Canelo Alvarez Wins The “Story” Of Rematch with Gennady Golovkin, Takes Middleweight Belt
Saturday night’s showdown was an absolute war.
Anticipated for an entire year, the fight between middleweights Gennady “Triple G” Golovkin and Canelo Alvarez at T-Mobile arena in Las Vegas, Nevada, was the radioactive, grueling death match between two of the greatest boxers of the modern generation. Going the full twelve rounds, the heavy-hitters dealt kinetically charged missiles to each other, with a total of 202 punches landed for Canelo, and 234 for the previously undefeated Golovkin. Power punches, however, were the tells of the tale in Vegas: a 143-116 edge to Canelo helped to make his case to the judges, while also landing a higher percentage. Golovkin landed 70 power shots in the final six rounds, after only 46 in the first six rounds.
A momentous finish to the instant-classic was Triple G’s biggest separation from Canelo. After a mundane jab-fest form the former middleweight champion, atypical for his fighting style, Golovkin flipped a switch and delivered a flurry of his feared uppercuts to the fearless Alvarez. Fearless is the keyword here. Canelo, accused by Golovkin of “running” in their 2017 bout, impressed by rooting himself in the middle of the ring, rarely cowering despite the onslaught from Triple G.
But Golovkin almost knocked him out. The ninth round saw what was a blinded fury from the dominant middleweight, thwarting the counterpuncher Canelo with bludgeoning hooks to the kidneys and temples throughout. Canelo looked just about finished but was admirably unrelenting to the world-renowned punches from Golovkin’s right hand. If not to the stamina of Golovkin, this is all a testament to Canelo, a magnificent boxer with a superb chin and a spirit of unwavering gaul. The narrative was written for Canelo’s redemption, as the judge’s hair-thin decision ultimately thrust Canelo into superstardom just as a storybook might have ended.

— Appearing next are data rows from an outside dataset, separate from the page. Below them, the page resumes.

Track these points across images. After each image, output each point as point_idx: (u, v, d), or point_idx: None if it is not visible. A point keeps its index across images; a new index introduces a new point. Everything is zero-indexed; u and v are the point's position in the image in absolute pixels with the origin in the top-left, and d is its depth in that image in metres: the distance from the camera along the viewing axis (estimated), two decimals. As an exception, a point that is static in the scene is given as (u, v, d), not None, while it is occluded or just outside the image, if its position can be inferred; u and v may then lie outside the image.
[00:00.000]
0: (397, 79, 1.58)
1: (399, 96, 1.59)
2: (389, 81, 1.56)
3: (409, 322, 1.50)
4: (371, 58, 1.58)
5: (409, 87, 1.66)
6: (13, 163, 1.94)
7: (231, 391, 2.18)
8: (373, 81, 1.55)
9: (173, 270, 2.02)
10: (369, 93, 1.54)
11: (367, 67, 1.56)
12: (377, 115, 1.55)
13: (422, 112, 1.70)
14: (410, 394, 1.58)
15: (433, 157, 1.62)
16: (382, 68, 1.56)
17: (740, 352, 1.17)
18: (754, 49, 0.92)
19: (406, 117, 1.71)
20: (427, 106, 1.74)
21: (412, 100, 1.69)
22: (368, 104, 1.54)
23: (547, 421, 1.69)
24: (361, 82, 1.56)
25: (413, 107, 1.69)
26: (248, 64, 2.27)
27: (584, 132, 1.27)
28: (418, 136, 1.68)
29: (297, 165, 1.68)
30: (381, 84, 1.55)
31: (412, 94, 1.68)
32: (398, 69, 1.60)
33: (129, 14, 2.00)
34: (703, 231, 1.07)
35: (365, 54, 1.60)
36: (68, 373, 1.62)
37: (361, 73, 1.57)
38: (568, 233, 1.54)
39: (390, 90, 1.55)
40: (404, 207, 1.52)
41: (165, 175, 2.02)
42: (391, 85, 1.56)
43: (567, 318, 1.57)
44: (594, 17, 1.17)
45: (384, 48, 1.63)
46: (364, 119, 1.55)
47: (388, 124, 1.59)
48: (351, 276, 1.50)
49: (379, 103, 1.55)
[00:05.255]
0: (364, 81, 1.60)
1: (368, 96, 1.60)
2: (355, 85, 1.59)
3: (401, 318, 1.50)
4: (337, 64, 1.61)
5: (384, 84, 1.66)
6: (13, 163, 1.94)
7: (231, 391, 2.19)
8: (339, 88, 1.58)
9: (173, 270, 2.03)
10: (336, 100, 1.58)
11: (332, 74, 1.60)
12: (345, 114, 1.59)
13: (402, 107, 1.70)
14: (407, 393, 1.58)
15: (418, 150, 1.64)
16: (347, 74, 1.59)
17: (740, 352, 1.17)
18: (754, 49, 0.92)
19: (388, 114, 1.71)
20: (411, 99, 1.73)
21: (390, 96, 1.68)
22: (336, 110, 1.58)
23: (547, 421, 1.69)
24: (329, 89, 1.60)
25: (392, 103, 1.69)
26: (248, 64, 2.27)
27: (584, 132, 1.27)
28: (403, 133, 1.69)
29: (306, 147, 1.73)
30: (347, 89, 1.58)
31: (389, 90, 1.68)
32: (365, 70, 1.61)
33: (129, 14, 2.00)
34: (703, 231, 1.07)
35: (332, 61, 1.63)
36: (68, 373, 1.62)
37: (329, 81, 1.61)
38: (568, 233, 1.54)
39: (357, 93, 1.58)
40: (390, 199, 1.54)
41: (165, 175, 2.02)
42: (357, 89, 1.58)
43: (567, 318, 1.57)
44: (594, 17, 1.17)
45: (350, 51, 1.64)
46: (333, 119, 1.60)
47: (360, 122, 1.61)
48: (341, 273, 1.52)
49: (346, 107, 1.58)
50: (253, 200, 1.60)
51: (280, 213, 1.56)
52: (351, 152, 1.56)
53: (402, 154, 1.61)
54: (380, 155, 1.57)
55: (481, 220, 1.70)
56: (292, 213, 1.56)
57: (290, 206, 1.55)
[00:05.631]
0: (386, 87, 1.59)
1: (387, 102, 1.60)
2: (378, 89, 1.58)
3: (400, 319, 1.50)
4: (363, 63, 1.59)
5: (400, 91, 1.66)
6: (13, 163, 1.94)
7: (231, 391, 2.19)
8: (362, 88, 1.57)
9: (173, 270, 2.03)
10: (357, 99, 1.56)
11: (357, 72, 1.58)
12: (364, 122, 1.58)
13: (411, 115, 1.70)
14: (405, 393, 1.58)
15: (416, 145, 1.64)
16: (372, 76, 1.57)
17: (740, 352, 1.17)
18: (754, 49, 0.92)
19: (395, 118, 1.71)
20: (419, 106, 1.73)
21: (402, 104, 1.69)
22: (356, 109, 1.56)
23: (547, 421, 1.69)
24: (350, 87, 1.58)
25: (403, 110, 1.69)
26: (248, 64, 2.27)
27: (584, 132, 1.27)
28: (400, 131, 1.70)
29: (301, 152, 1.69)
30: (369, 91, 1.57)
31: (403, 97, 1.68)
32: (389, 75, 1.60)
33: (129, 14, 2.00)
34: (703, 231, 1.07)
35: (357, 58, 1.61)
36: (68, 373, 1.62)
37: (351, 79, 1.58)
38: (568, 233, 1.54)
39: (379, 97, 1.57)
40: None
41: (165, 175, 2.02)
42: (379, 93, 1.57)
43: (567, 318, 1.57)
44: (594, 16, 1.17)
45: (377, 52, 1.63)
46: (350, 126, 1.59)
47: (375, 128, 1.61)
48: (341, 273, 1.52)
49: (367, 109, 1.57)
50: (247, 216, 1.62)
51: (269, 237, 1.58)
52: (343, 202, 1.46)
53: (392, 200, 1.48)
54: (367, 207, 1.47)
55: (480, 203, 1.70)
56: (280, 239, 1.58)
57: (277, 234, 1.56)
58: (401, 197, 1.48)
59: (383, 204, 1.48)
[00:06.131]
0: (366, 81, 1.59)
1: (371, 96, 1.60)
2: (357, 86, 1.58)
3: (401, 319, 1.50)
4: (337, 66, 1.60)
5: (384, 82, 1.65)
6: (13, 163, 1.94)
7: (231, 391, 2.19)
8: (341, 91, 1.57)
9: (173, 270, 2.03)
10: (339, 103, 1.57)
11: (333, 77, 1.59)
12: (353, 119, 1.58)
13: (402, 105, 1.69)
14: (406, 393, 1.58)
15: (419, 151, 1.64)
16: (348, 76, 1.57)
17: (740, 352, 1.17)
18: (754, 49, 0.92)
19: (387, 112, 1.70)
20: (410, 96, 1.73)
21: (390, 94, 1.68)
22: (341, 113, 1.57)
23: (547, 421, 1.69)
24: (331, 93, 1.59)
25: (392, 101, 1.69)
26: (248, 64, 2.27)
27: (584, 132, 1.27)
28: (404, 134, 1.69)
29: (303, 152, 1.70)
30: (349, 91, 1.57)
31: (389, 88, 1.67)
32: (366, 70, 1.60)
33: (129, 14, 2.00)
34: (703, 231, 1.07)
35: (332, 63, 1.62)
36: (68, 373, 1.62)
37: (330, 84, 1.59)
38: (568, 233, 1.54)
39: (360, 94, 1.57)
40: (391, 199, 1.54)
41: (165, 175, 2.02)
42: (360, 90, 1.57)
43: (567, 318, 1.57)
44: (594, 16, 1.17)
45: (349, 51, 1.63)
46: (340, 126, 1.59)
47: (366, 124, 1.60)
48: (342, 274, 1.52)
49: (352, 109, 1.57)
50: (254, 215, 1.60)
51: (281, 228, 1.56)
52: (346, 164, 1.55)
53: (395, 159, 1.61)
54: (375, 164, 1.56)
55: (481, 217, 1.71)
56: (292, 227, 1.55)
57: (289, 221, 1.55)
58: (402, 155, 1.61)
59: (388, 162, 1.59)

After a year marked by a suspension for performance-enhancing drugs and verbal clashes with his opponent, Canelo was able to win the “story of the fight” over Golovkin. The aging Khazakstani middleweight, who won more rounds, landed more punches and was never once close to being knocked out. Canelo’s lateral scurries from Golovkin merited him a draw and a rematch, in which he reinvented himself, fighting “Mexican style”. This won over both judges and fans, finally facing the power-puncher straight on, (something that was expected in last September’s bout) and won the fight because of it.
Golovkin needed a knockout – or at least a knockdown – to win himself the “story.” Winning everything else just wasn’t enough.